図3 内製した生産管理システム(資料提供:今野製作所)

 こうしたツールを活用した結果、業務プロセスに内在していた情報流通の無駄がなくなり、現場でもオフィスでも適時に正しいデータを参照でき、全体の生産性が向上した。Contexerを使い始めてから約9年を経て、同社の業績は2008年のどん底から一直線に右肩上がりに回復した。2015年にはリーマンショック以前の業績水準を取り戻し、2019年8月期の決算では売上高7億3000万円と過去最高益を遂げた。2008年対比で200%の好業績を記録する見通しだ。

 「この経験は、売り上げや生産性の向上ばかりでなく、『人任せでなく自分で仕事を改善するマインド』を社内に醸成しました。即時に情報を共有できる仕組みを構築したことで、仕事はチームでやるものという協力と信頼関係も生まれました。当社のコーポレートメッセージに『力を合わせる力がある』という言葉を掲げていますが、その理想に近づくことができたと思います。
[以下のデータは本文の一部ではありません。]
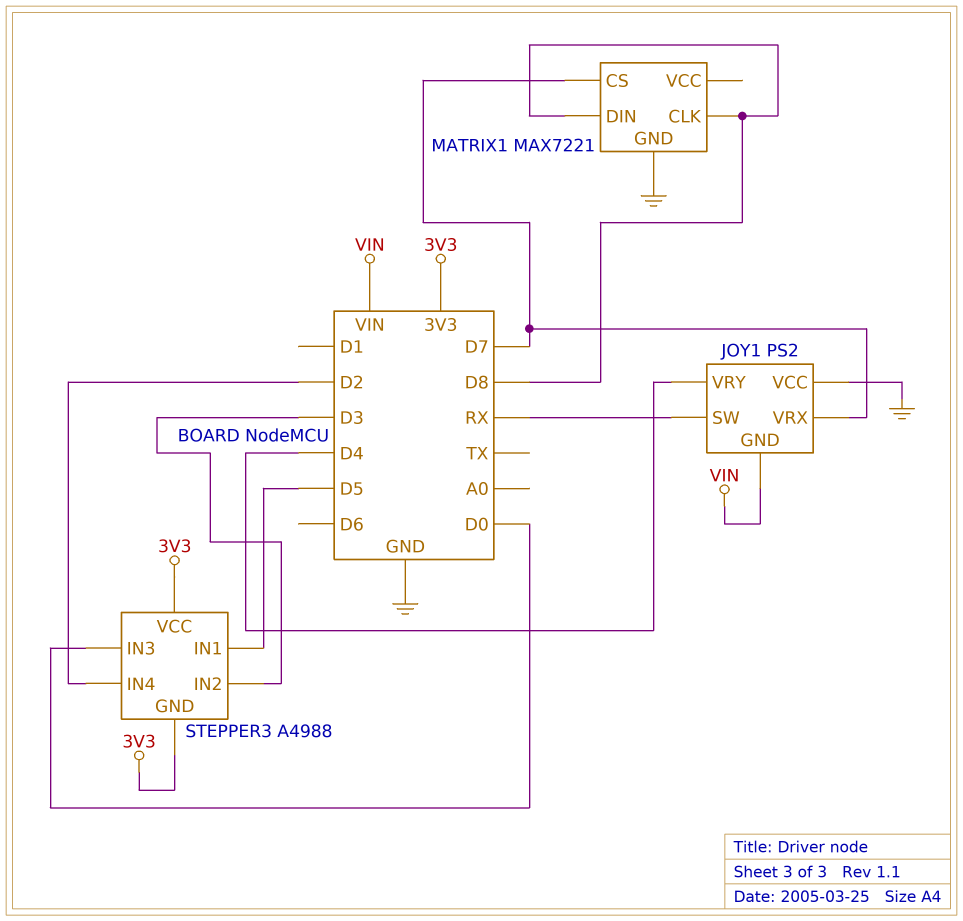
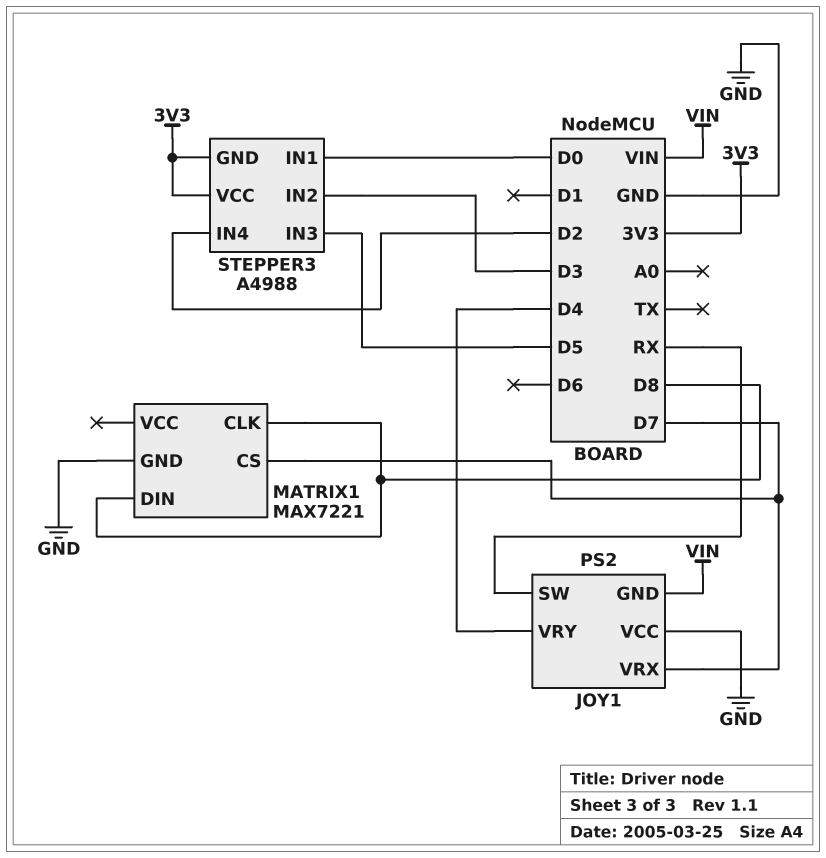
STEPPER3 pin IN1: D5 -> D0
STEPPER3 pin IN3: D0 -> D5

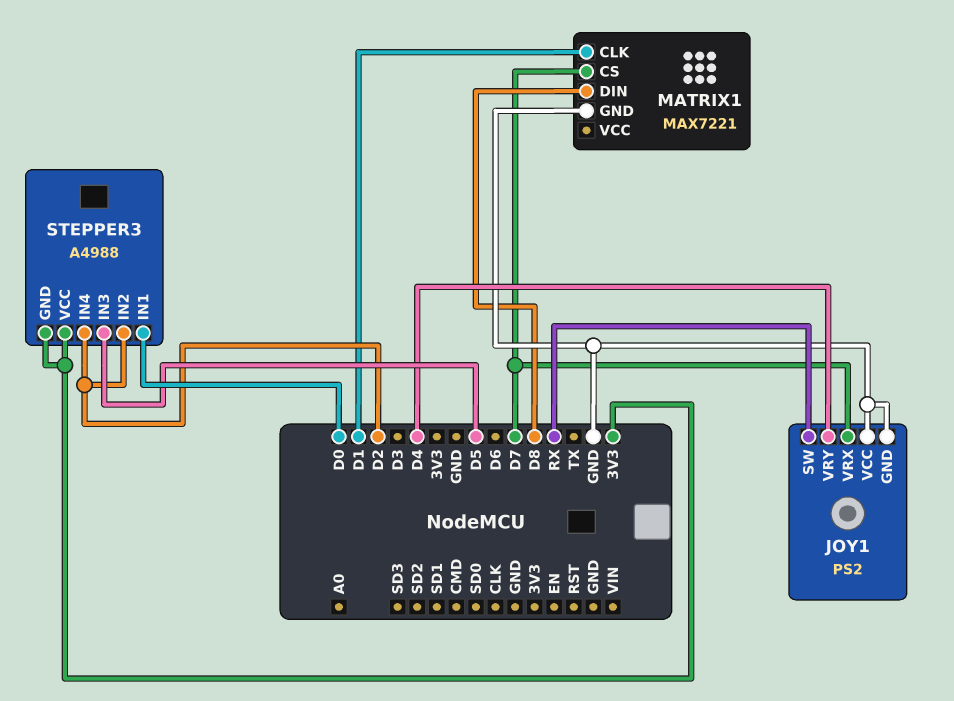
JOY1 pin GND: VIN -> GND
MATRIX1 pin CLK: D8 -> D1
STEPPER3 pin IN2: D3 -> D2

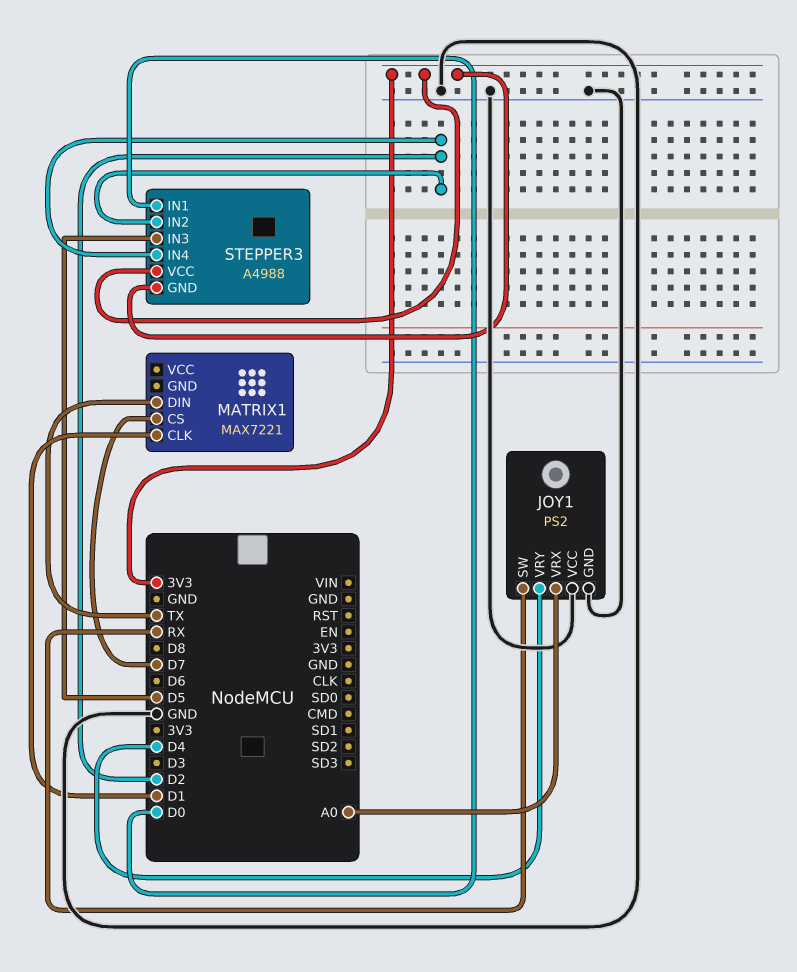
JOY1 pin VRX: D7 -> A0
MATRIX1 pin DIN: D8 -> TX
MATRIX1 pin GND: GND -> none

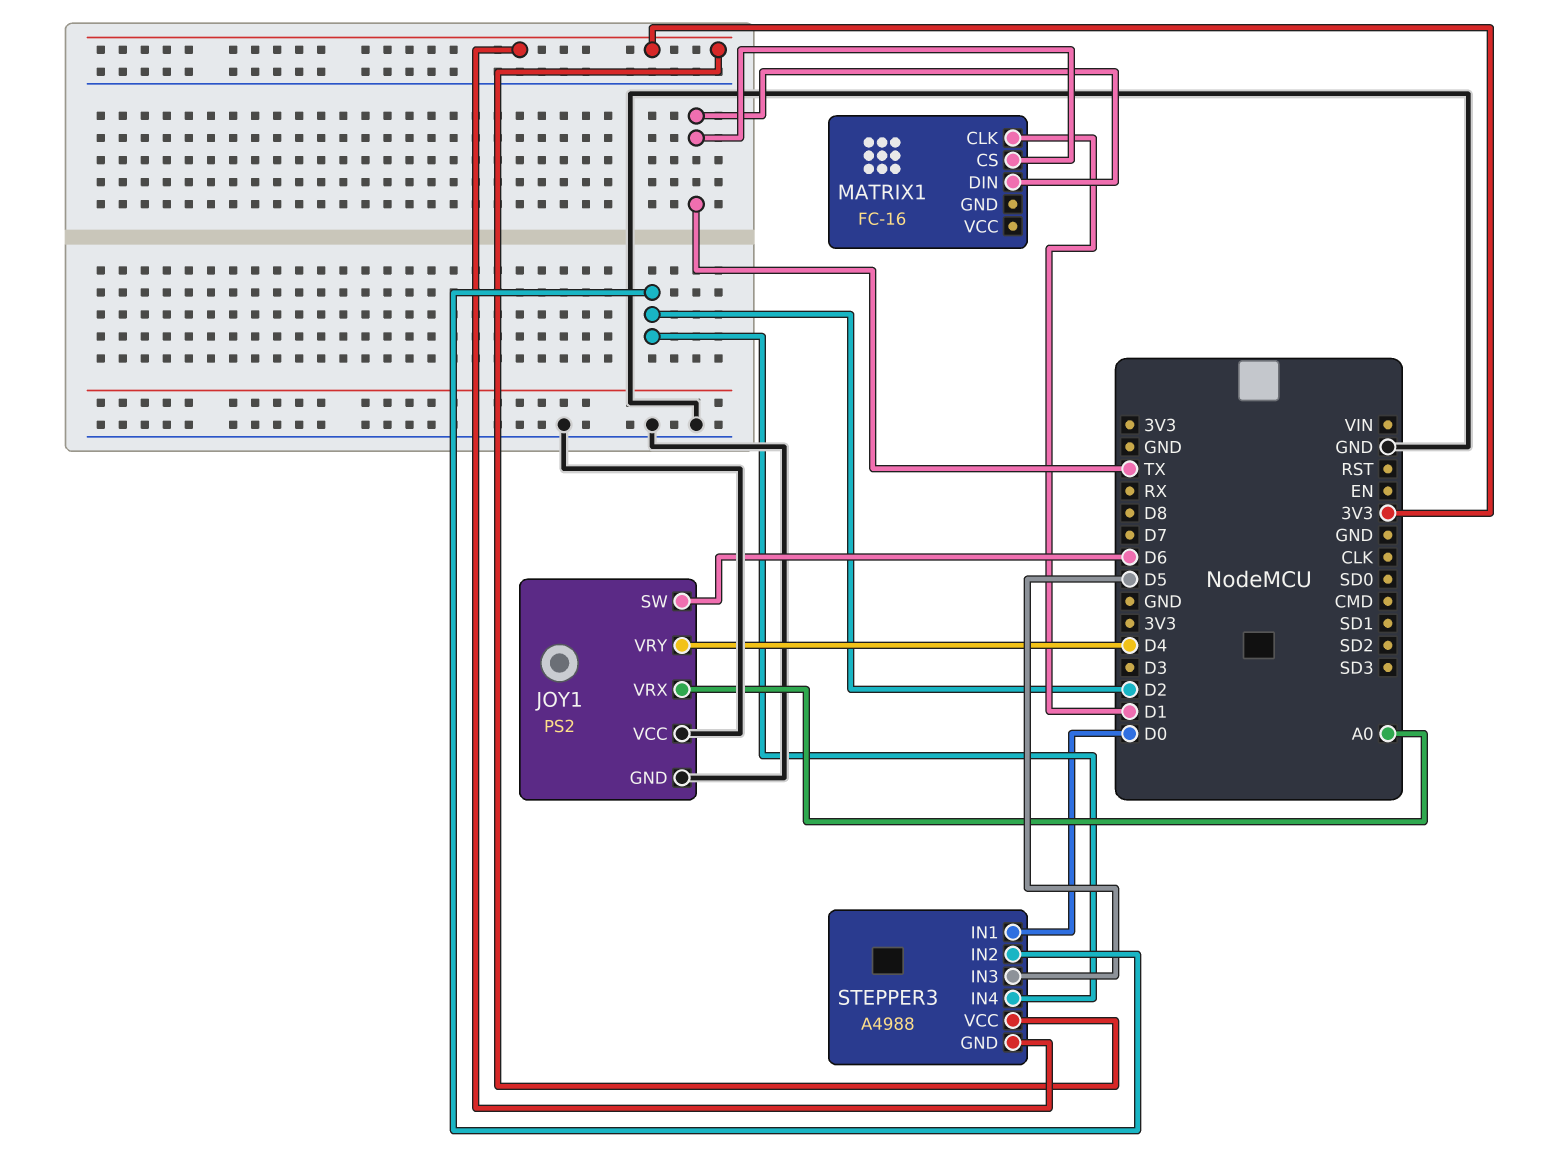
JOY1 pin SW: RX -> D6
MATRIX1: MAX7221 -> FC-16
MATRIX1 pin CS: D7 -> TX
無駄な仕事や流れの悪さがなくなると、イライラすることもなくなり、気持ち良く業務に従事できるようになりました。製造現場のIT化により人が育ちやすい社内環境になってきたと思います」(今野氏)。

 今野氏はこの取り組みを自社内にとどめるのはもったいないと考え、2014年に近隣の中小メーカー3社による企業間連携プロジェクト「つながる町工場」をスタートした。今野製作所が行った業務分析手法を他社にも展開し、ITによる自社解决を広める取り組みを行なっているところだ。また、2015年にはIndustrial Value Chain Initiative(IVI)が設立された。西岡氏が理事長を務め、今野氏も中小企業を代表して理事として参加。今回の経験を中小企業のデジタル化推進活動に生かしているという。